João Paulino

Personal information
- Full name: João Paulino Moreira Fernandes
- Date of birth: 26 May 1998 (age 28)
- Place of birth: Ribeira Grande de Santiago, Cape Verde
- Height: 1.81 m (5 ft 11 in)
- Position: Left winger

Team information
- Current team: Oțelul Galați
- Number: 7

Youth career
- 0000–2015: Tchadense

Senior career*
- Years: Team / Apps / (Gls)
- 2016–2017: Tchadense
- 2017–2018: Sporting Praia
- 2018–2019: Maria da Fonte / 21 / (2)
- 2019–2021: Leça / 42 / (2)
- 2021–2022: Salgueiros / 10 / (0)
- 2022–2023: Leça / 25 / (5)
- 2023–2025: Zimbru Chișinău / 27 / (13)
- 2025: Politehnica Iași / 0 / (0)
- 2025: → Ordabasy (loan) / 17 / (2)
- 2026–: Oțelul Galați / 7 / (0)

International career
- 2019: Cape Verde U19 / 2 / (1)

= João Paulino Moreira Fernandes =

Cape Verdean footballer (born 1998)

João Paulino Moreira Fernandes (born 26 May 1998), commonly known as João Paulino, is a Cape Verdean professional footballer who plays as a left winger for Liga I club Oțelul Galați.

== Club career ==
João Paulino began his career in Cape Verde with Tchadense before moving to Europe. During his professional career, he played in Portugal, Romania and Kazakhstan. In January 2025, he joined Politehnica Iași, and was subsequently loaned to the Kazakh club Ordabasy for the remainder of the 2025 season.

On 10 June 2026, the player moved to Oțelul Galați from Liga I, signing a two-year contract.
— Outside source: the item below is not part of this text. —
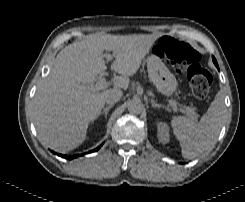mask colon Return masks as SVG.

== International career ==
Paulino represented the Cape Verde under-19 national team, for which he made two appearances and scored one goal.

==Honours==

Sporting Praia
- Taça Nacional de Cabo Verde: 2018

Zimbru Chișinău
- Cupa Moldovei runner-up: 2023–24

Ordabasy
- Kazakhstan Cup runner-up: 2025

== Personal life ==
João Paulino is the twin brother of fellow Cape Verdean footballer João Paulo, who has played professionally in Portugal, Moldova and Romania.